There's not much to tell, but you know I'm gonna anyhow. :)
Bassmentbeats on Flickr suggested I might want to check out the old bridge over the Humber on what once was Major Mackenzie Drive (or whatever it was called before then). It's a small one-lane bow arch bridge, bypassed some time ago by a new sweep of the road that, oddly, makes Major Mac discontinuous at Hwy 27, when it had been more or less continuous before.
We had a huge snowfall this weekend that caused me to cancel other plans. But I knew I was okay till at least Saturday afternoon, so I decided to head out there Saturday morning. It seemed likely it was a good prospect for wide angle shots, so I put the 18-55 lens on the XT and then the 0.4x modifier on that. I also brought the S80 and S70. I knew I'd want to track the trip, so I emailed myself to remember to turn on the PhotoTrackr, and I did.
I headed west about 9, I think. 401, 427, off at Hwy 7, then up Hwy 27. The PhotoTrackr route shows the little detour I made by turning one street too soon before Hwy 27. It's getting pretty built-up around there now.

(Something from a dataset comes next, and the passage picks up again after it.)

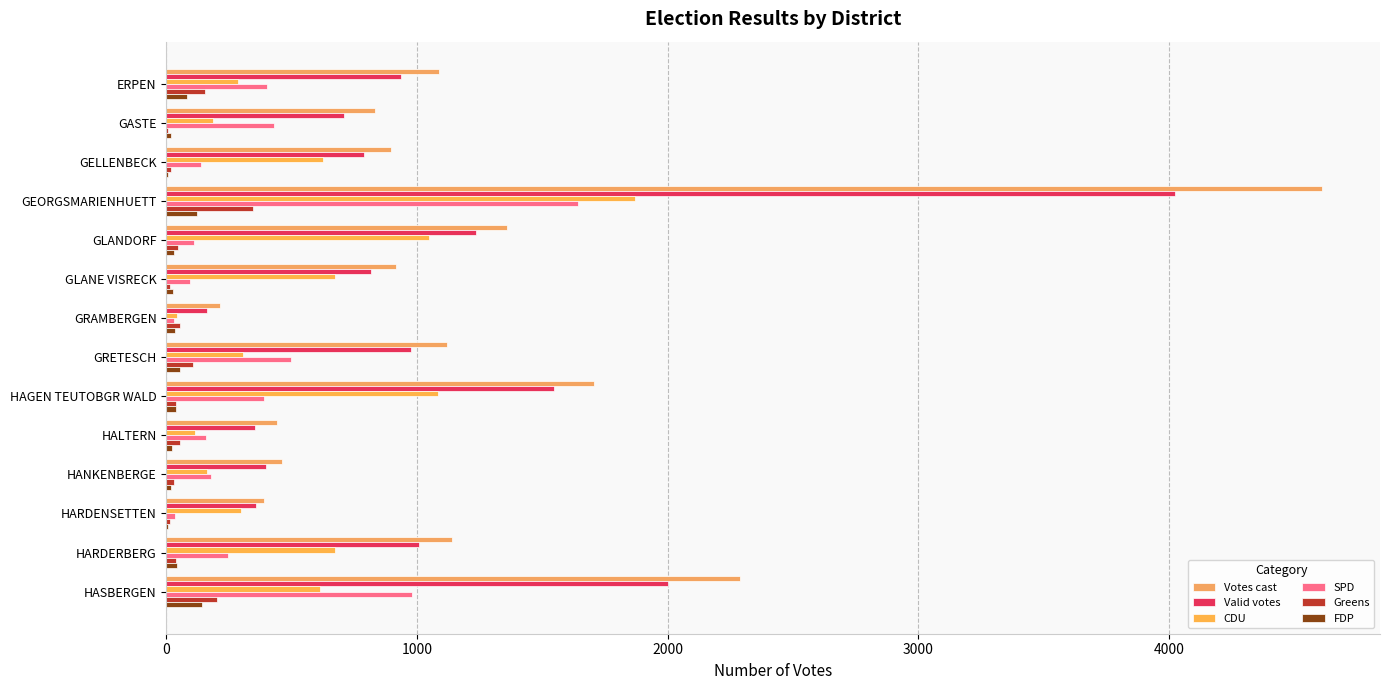

Count the number of data series in this chart.

6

When I got to the street, now called Humber Bridge Trail, it was surprising in a number of ways. First was how narrow it is. It was so tight, I wondered if I might be blocking people just by parking on it. Second was how short it was. You could walk the entire length in less than three minutes, I'd say. From the bridge, you can still see traffic going by on Hwy 27. But most surprising of all, just the other side of the bridge, the road ends at the foot of a steep drop-off from the heights into the valley. Looking at GoogleMaps, I'd never anticipated that. Just looked like a flat area of overgrowth where the road must have once been. The drop is so sharp, I'm hard-pressed to imagine where the road up the rise ever was. Obviously, there must have been one, or they never would have built the bridge there in the first place. Maps I've seen suggest it was probably south of the bridge, but looking at GoogleMaps, I'm still flummoxed trying to imagine where exactly it was or how it descended.

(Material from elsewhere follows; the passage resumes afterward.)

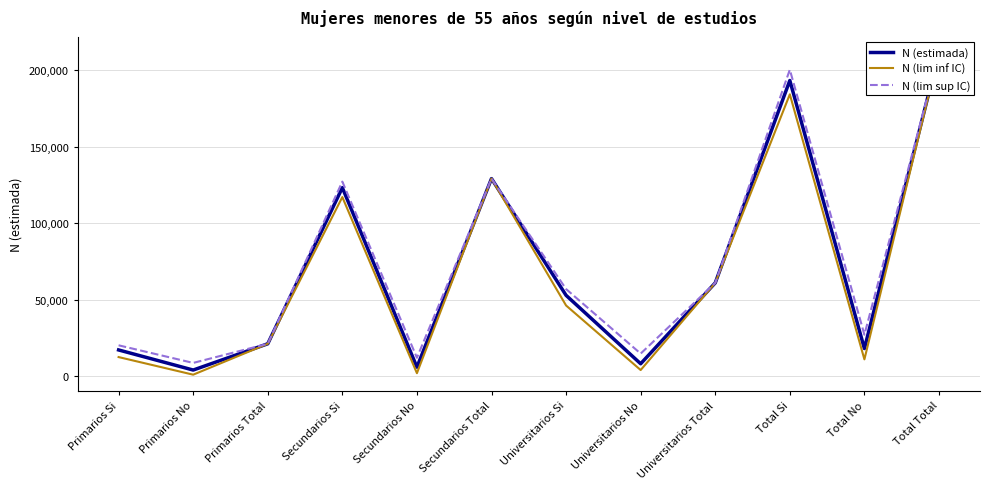

True or false: N (lim sup IC) and N (lim inf IC) cross at least once.

False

According to info I found online from York Region, the bridge was built in 1914, so it's closing in on a hundred years old. And it shows. Some of the concrete cladding has entirely fallen away, and rusty iron rebar is exposed like the bones of flesh torn off an arm... that's the image it evoked in me. If a bridge were alive, how this one would be suffering. The by-law — and the signs on the bridge confirm this — limit the weight of vehicle traffic to 5 tonnes. Probably the only reason the bridge is still open to vehicle traffic at all is that there is one, count it, one home on the other side, cut off from the rest of the world without that bridge.

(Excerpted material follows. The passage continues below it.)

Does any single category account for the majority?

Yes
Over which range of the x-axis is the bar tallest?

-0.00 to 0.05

And so the photography began. I took any number of shots with all three cameras, many of them pairs to be welded into 3D images later. When I got done, later on, mining them for good shots, I was surprised now often the ones I found really striking were the infrared ones. I only brought the S70 along as an afterthought, since I generally discount the use of infrared photography once the trees are bare. It's good to keep in mind.
After a few minutes I followed a path into a field on the northeast side upriver to get the bridge in context (and I needed to take a leak). By this time, my hands were freezing (hey, ever try to shoot with gloves?) and I was losing feeling in them. So I went back to the car to warm up and plan. I also wanted to shoot back the other way within my car in the shots, so I drove across the bridge, got my hands pink again, and left the car running while I completed some shots facing west. It was what it was, and I headed home in anticipation of the storm that arrived that evening.
In retrospect, it's surprising to me just how many abandoned bridges exist, or have remnants, on the Humber. I might be wrong, but it seems above average for the rivers I know well.